§ **Input data**
━━━━━━━━━━
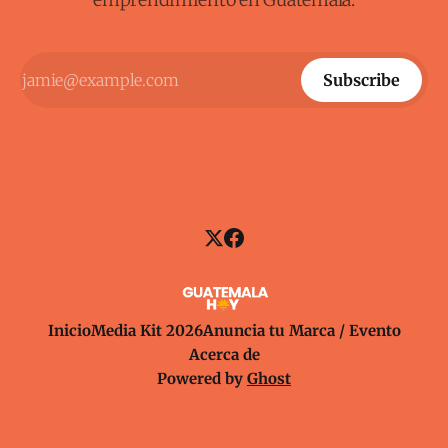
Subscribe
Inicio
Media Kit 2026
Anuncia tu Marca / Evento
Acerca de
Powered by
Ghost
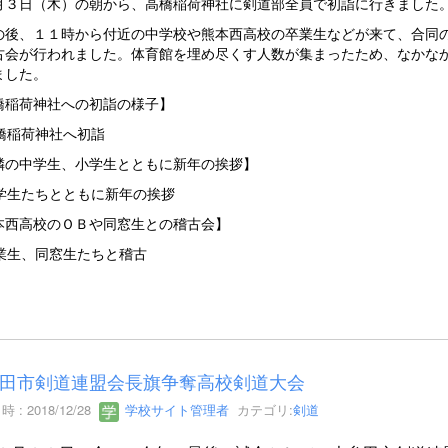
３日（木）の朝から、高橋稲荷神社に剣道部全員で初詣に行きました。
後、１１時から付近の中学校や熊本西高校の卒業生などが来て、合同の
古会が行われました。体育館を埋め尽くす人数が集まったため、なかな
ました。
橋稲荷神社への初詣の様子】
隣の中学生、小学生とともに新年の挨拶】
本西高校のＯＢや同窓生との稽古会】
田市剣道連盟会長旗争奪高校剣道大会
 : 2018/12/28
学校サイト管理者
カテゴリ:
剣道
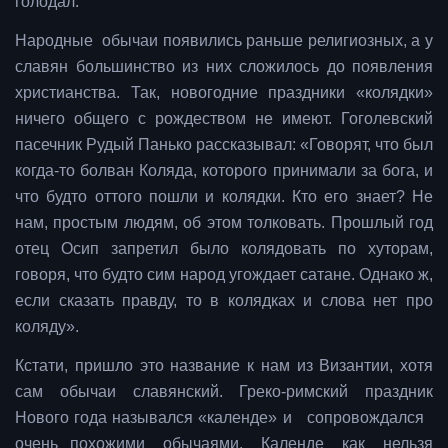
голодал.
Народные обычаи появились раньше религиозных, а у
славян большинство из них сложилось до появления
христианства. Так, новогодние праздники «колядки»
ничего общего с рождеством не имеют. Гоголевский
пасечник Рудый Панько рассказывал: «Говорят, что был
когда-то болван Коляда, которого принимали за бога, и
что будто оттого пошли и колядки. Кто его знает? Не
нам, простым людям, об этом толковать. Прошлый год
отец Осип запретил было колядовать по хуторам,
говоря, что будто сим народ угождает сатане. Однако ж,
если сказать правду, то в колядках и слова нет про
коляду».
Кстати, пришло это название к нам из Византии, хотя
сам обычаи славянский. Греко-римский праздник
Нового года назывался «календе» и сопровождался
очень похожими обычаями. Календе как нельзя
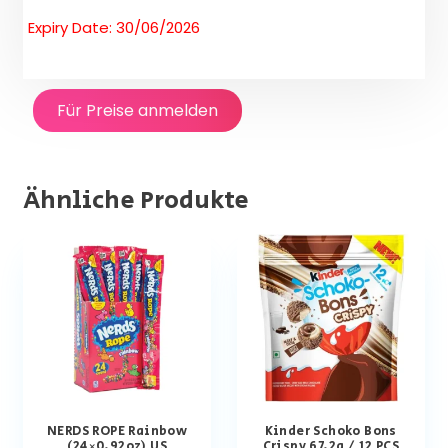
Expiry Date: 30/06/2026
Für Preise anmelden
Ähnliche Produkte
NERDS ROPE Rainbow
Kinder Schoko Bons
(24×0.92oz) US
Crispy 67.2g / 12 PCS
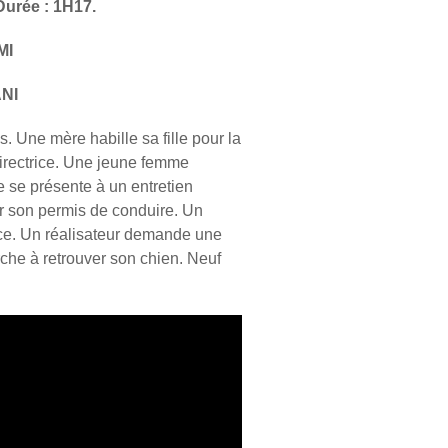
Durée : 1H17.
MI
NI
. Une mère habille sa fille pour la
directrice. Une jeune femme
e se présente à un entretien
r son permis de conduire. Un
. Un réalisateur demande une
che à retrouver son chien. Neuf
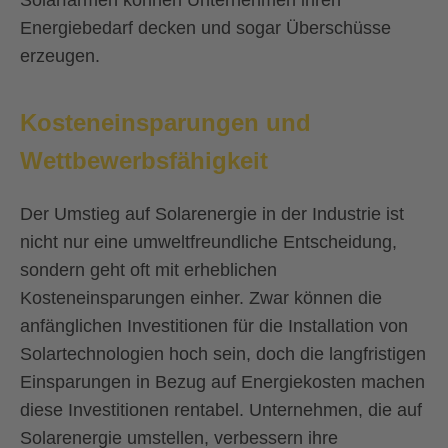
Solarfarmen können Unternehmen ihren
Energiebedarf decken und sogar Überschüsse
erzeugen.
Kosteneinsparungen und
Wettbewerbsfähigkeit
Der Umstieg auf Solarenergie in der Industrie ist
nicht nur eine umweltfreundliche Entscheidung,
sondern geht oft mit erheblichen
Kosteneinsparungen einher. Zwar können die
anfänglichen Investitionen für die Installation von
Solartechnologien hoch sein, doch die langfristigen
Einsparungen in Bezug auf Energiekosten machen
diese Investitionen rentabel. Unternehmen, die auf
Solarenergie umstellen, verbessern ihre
━━━━━━━━━━
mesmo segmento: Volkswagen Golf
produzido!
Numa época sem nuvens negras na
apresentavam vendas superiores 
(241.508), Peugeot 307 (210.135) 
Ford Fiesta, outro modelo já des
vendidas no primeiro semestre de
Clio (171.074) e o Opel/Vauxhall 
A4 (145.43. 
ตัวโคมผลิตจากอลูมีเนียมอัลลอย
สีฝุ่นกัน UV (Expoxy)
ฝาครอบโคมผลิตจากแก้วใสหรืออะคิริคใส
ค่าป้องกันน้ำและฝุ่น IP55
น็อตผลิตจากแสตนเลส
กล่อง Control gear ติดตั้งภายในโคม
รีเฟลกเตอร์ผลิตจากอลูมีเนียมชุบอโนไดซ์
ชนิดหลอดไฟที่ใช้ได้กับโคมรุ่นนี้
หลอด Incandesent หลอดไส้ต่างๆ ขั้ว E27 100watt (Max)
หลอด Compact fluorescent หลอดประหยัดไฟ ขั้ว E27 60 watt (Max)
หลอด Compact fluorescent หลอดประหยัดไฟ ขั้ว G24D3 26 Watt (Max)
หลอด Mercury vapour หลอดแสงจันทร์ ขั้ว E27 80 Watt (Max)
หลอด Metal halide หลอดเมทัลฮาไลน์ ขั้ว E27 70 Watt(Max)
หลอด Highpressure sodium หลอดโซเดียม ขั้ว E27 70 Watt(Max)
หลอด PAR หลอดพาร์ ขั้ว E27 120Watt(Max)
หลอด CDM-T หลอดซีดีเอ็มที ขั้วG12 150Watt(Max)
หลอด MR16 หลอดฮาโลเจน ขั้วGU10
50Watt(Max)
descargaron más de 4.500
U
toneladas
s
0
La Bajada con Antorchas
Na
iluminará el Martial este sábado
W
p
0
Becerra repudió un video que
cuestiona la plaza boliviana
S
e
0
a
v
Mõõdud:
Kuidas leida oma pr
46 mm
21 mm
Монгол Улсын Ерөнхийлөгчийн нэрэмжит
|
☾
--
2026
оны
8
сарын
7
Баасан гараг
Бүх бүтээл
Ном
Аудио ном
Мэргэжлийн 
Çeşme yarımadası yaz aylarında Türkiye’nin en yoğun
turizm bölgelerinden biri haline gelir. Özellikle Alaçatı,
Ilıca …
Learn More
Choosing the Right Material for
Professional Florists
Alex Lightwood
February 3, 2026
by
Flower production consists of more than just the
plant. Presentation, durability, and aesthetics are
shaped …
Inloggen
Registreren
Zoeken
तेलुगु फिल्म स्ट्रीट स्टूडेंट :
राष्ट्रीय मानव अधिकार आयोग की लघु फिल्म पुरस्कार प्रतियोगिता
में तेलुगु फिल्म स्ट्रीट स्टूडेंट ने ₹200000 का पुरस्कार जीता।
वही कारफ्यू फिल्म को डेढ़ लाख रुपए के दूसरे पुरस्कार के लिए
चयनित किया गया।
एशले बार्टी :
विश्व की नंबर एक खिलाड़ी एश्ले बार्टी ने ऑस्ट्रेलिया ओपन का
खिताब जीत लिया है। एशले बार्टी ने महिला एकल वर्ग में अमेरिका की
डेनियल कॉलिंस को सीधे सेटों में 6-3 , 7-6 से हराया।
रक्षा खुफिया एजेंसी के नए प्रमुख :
━━━━━━━━━━
§ **Goal of the exercise**
Print the lines of the items without changes, starting at the line that contains "Expiry Date: 30/06/2026" and stopping after the line that contains "Solarenergie umstellen, verbessern ihre". Leave the pictures out.

§ **Written answer**
Expiry Date: 30/06/2026
Für Preise anmelden
Ähnliche Produkte
NERDS ROPE Rainbow
Kinder Schoko Bons
(24×0.92oz) US
Crispy 67.2g / 12 PCS
Durée : 1H17.
MI
NI
. Une mère habille sa fille pour la
directrice. Une jeune femme
e se présente à un entretien
r son permis de conduire. Un
. Un réalisateur demande une
che à retrouver son chien. Neuf
Solarfarmen können Unternehmen ihren
Energiebedarf decken und sogar Überschüsse
erzeugen.
Kosteneinsparungen und
Wettbewerbsfähigkeit
Der Umstieg auf Solarenergie in der Industrie ist
nicht nur eine umweltfreundliche Entscheidung,
sondern geht oft mit erheblichen
Kosteneinsparungen einher. Zwar können die
anfänglichen Investitionen für die Installation von
Solartechnologien hoch sein, doch die langfristigen
Einsparungen in Bezug auf Energiekosten machen
diese Investitionen rentabel. Unternehmen, die auf
Solarenergie umstellen, verbessern ihre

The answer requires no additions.